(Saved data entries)
--
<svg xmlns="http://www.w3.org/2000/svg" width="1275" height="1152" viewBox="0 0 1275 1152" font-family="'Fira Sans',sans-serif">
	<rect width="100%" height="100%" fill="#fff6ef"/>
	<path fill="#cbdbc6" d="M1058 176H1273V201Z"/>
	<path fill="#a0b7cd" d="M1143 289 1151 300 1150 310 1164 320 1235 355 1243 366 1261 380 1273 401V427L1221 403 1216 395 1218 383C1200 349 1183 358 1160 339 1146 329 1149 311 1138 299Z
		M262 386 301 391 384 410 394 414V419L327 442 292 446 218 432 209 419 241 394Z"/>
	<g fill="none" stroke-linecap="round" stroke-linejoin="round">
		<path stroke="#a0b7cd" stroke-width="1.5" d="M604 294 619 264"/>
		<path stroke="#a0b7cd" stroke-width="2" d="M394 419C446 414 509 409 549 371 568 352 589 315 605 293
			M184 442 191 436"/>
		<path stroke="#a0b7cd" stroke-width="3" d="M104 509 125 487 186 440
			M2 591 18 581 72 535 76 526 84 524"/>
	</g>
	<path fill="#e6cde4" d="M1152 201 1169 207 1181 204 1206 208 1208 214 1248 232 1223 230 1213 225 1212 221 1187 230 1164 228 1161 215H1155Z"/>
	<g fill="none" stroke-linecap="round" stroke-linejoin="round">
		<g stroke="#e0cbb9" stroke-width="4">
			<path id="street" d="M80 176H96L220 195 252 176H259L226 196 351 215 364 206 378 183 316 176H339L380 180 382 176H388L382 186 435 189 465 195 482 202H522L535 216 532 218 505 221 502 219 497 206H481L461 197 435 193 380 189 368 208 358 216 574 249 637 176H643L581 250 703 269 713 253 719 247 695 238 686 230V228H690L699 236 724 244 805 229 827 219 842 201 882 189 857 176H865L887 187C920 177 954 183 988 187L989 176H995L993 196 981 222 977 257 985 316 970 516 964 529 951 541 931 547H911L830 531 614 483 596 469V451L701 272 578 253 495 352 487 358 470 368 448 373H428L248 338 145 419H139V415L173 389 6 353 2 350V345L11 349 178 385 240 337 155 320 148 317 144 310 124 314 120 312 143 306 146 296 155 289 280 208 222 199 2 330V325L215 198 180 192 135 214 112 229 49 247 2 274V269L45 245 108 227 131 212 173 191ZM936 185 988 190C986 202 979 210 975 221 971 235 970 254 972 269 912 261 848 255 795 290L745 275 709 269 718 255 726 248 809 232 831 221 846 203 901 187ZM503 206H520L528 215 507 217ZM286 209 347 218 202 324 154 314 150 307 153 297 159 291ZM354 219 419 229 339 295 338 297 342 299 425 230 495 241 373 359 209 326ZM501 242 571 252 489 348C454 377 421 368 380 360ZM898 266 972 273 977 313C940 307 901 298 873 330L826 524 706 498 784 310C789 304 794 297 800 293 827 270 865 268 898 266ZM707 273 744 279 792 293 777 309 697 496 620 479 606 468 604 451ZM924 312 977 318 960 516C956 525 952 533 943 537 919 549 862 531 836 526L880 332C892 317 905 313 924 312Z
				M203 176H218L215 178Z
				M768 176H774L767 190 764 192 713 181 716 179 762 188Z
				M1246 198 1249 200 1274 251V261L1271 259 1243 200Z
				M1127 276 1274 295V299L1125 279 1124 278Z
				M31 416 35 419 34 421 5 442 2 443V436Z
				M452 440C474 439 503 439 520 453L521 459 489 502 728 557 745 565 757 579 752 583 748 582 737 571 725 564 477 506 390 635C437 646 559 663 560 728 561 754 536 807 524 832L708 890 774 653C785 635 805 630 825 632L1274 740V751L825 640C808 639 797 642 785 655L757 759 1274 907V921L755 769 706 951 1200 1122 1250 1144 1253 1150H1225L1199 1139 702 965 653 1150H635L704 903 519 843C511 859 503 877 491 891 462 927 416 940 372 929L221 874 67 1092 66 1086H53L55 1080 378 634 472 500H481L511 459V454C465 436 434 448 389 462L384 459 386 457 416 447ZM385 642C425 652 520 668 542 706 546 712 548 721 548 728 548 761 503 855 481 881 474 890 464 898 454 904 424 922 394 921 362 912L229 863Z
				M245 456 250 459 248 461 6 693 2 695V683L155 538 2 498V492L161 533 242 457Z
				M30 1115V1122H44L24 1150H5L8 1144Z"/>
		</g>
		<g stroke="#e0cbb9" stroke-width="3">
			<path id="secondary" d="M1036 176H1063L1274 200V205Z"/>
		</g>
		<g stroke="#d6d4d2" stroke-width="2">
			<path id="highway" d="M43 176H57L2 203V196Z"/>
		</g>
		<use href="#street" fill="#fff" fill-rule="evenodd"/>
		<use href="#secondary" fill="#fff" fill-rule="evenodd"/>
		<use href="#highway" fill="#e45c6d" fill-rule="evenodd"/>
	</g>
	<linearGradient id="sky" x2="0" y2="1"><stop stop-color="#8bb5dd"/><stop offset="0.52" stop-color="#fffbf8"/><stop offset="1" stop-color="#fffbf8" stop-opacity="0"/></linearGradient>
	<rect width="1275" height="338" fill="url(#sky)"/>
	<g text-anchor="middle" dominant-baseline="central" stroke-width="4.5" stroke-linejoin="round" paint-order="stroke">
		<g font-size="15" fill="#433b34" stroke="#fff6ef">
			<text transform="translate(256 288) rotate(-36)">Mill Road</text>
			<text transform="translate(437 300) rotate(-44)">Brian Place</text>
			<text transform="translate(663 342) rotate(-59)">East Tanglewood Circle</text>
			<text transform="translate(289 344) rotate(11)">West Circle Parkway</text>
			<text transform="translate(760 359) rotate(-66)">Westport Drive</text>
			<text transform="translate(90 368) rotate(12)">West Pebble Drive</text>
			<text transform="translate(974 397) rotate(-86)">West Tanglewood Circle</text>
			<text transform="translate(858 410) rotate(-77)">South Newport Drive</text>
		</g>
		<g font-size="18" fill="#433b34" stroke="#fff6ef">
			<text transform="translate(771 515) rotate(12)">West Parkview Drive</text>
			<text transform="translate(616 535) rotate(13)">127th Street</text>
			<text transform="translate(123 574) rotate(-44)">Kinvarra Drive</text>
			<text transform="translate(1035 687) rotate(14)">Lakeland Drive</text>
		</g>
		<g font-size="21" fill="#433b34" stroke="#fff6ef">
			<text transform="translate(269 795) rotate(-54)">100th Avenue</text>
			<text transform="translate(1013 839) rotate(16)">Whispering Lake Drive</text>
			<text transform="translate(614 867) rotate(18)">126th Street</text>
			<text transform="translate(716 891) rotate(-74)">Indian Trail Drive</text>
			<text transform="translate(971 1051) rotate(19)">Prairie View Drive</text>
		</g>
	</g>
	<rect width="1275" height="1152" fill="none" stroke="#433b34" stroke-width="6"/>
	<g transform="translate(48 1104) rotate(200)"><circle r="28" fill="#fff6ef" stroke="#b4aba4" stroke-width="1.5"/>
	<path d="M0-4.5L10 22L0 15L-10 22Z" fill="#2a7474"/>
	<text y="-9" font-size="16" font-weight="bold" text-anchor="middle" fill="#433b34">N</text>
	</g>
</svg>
--
[WHAT YOU HAVE TO DO] Return each line above exactly.

[COMPLETED EXERCISE]
<svg xmlns="http://www.w3.org/2000/svg" width="1275" height="1152" viewBox="0 0 1275 1152" font-family="'Fira Sans',sans-serif">
	<rect width="100%" height="100%" fill="#fff6ef"/>
	<path fill="#cbdbc6" d="M1058 176H1273V201Z"/>
	<path fill="#a0b7cd" d="M1143 289 1151 300 1150 310 1164 320 1235 355 1243 366 1261 380 1273 401V427L1221 403 1216 395 1218 383C1200 349 1183 358 1160 339 1146 329 1149 311 1138 299Z
		M262 386 301 391 384 410 394 414V419L327 442 292 446 218 432 209 419 241 394Z"/>
	<g fill="none" stroke-linecap="round" stroke-linejoin="round">
		<path stroke="#a0b7cd" stroke-width="1.5" d="M604 294 619 264"/>
		<path stroke="#a0b7cd" stroke-width="2" d="M394 419C446 414 509 409 549 371 568 352 589 315 605 293
			M184 442 191 436"/>
		<path stroke="#a0b7cd" stroke-width="3" d="M104 509 125 487 186 440
			M2 591 18 581 72 535 76 526 84 524"/>
	</g>
	<path fill="#e6cde4" d="M1152 201 1169 207 1181 204 1206 208 1208 214 1248 232 1223 230 1213 225 1212 221 1187 230 1164 228 1161 215H1155Z"/>
	<g fill="none" stroke-linecap="round" stroke-linejoin="round">
		<g stroke="#e0cbb9" stroke-width="4">
			<path id="street" d="M80 176H96L220 195 252 176H259L226 196 351 215 364 206 378 183 316 176H339L380 180 382 176H388L382 186 435 189 465 195 482 202H522L535 216 532 218 505 221 502 219 497 206H481L461 197 435 193 380 189 368 208 358 216 574 249 637 176H643L581 250 703 269 713 253 719 247 695 238 686 230V228H690L699 236 724 244 805 229 827 219 842 201 882 189 857 176H865L887 187C920 177 954 183 988 187L989 176H995L993 196 981 222 977 257 985 316 970 516 964 529 951 541 931 547H911L830 531 614 483 596 469V451L701 272 578 253 495 352 487 358 470 368 448 373H428L248 338 145 419H139V415L173 389 6 353 2 350V345L11 349 178 385 240 337 155 320 148 317 144 310 124 314 120 312 143 306 146 296 155 289 280 208 222 199 2 330V325L215 198 180 192 135 214 112 229 49 247 2 274V269L45 245 108 227 131 212 173 191ZM936 185 988 190C986 202 979 210 975 221 971 235 970 254 972 269 912 261 848 255 795 290L745 275 709 269 718 255 726 248 809 232 831 221 846 203 901 187ZM503 206H520L528 215 507 217ZM286 209 347 218 202 324 154 314 150 307 153 297 159 291ZM354 219 419 229 339 295 338 297 342 299 425 230 495 241 373 359 209 326ZM501 242 571 252 489 348C454 377 421 368 380 360ZM898 266 972 273 977 313C940 307 901 298 873 330L826 524 706 498 784 310C789 304 794 297 800 293 827 270 865 268 898 266ZM707 273 744 279 792 293 777 309 697 496 620 479 606 468 604 451ZM924 312 977 318 960 516C956 525 952 533 943 537 919 549 862 531 836 526L880 332C892 317 905 313 924 312Z
				M203 176H218L215 178Z
				M768 176H774L767 190 764 192 713 181 716 179 762 188Z
				M1246 198 1249 200 1274 251V261L1271 259 1243 200Z
				M1127 276 1274 295V299L1125 279 1124 278Z
				M31 416 35 419 34 421 5 442 2 443V436Z
				M452 440C474 439 503 439 520 453L521 459 489 502 728 557 745 565 757 579 752 583 748 582 737 571 725 564 477 506 390 635C437 646 559 663 560 728 561 754 536 807 524 832L708 890 774 653C785 635 805 630 825 632L1274 740V751L825 640C808 639 797 642 785 655L757 759 1274 907V921L755 769 706 951 1200 1122 1250 1144 1253 1150H1225L1199 1139 702 965 653 1150H635L704 903 519 843C511 859 503 877 491 891 462 927 416 940 372 929L221 874 67 1092 66 1086H53L55 1080 378 634 472 500H481L511 459V454C465 436 434 448 389 462L384 459 386 457 416 447ZM385 642C425 652 520 668 542 706 546 712 548 721 548 728 548 761 503 855 481 881 474 890 464 898 454 904 424 922 394 921 362 912L229 863Z
				M245 456 250 459 248 461 6 693 2 695V683L155 538 2 498V492L161 533 242 457Z
				M30 1115V1122H44L24 1150H5L8 1144Z"/>
		</g>
		<g stroke="#e0cbb9" stroke-width="3">
			<path id="secondary" d="M1036 176H1063L1274 200V205Z"/>
		</g>
		<g stroke="#d6d4d2" stroke-width="2">
			<path id="highway" d="M43 176H57L2 203V196Z"/>
		</g>
		<use href="#street" fill="#fff" fill-rule="evenodd"/>
		<use href="#secondary" fill="#fff" fill-rule="evenodd"/>
		<use href="#highway" fill="#e45c6d" fill-rule="evenodd"/>
	</g>
	<linearGradient id="sky" x2="0" y2="1"><stop stop-color="#8bb5dd"/><stop offset="0.52" stop-color="#fffbf8"/><stop offset="1" stop-color="#fffbf8" stop-opacity="0"/></linearGradient>
	<rect width="1275" height="338" fill="url(#sky)"/>
	<g text-anchor="middle" dominant-baseline="central" stroke-width="4.5" stroke-linejoin="round" paint-order="stroke">
		<g font-size="15" fill="#433b34" stroke="#fff6ef">
			<text transform="translate(256 288) rotate(-36)">Mill Road</text>
			<text transform="translate(437 300) rotate(-44)">Brian Place</text>
			<text transform="translate(663 342) rotate(-59)">East Tanglewood Circle</text>
			<text transform="translate(289 344) rotate(11)">West Circle Parkway</text>
			<text transform="translate(760 359) rotate(-66)">Westport Drive</text>
			<text transform="translate(90 368) rotate(12)">West Pebble Drive</text>
			<text transform="translate(974 397) rotate(-86)">West Tanglewood Circle</text>
			<text transform="translate(858 410) rotate(-77)">South Newport Drive</text>
		</g>
		<g font-size="18" fill="#433b34" stroke="#fff6ef">
			<text transform="translate(771 515) rotate(12)">West Parkview Drive</text>
			<text transform="translate(616 535) rotate(13)">127th Street</text>
			<text transform="translate(123 574) rotate(-44)">Kinvarra Drive</text>
			<text transform="translate(1035 687) rotate(14)">Lakeland Drive</text>
		</g>
		<g font-size="21" fill="#433b34" stroke="#fff6ef">
			<text transform="translate(269 795) rotate(-54)">100th Avenue</text>
			<text transform="translate(1013 839) rotate(16)">Whispering Lake Drive</text>
			<text transform="translate(614 867) rotate(18)">126th Street</text>
			<text transform="translate(716 891) rotate(-74)">Indian Trail Drive</text>
			<text transform="translate(971 1051) rotate(19)">Prairie View Drive</text>
		</g>
	</g>
	<rect width="1275" height="1152" fill="none" stroke="#433b34" stroke-width="6"/>
	<g transform="translate(48 1104) rotate(200)"><circle r="28" fill="#fff6ef" stroke="#b4aba4" stroke-width="1.5"/>
	<path d="M0-4.5L10 22L0 15L-10 22Z" fill="#2a7474"/>
	<text y="-9" font-size="16" font-weight="bold" text-anchor="middle" fill="#433b34">N</text>
	</g>
</svg>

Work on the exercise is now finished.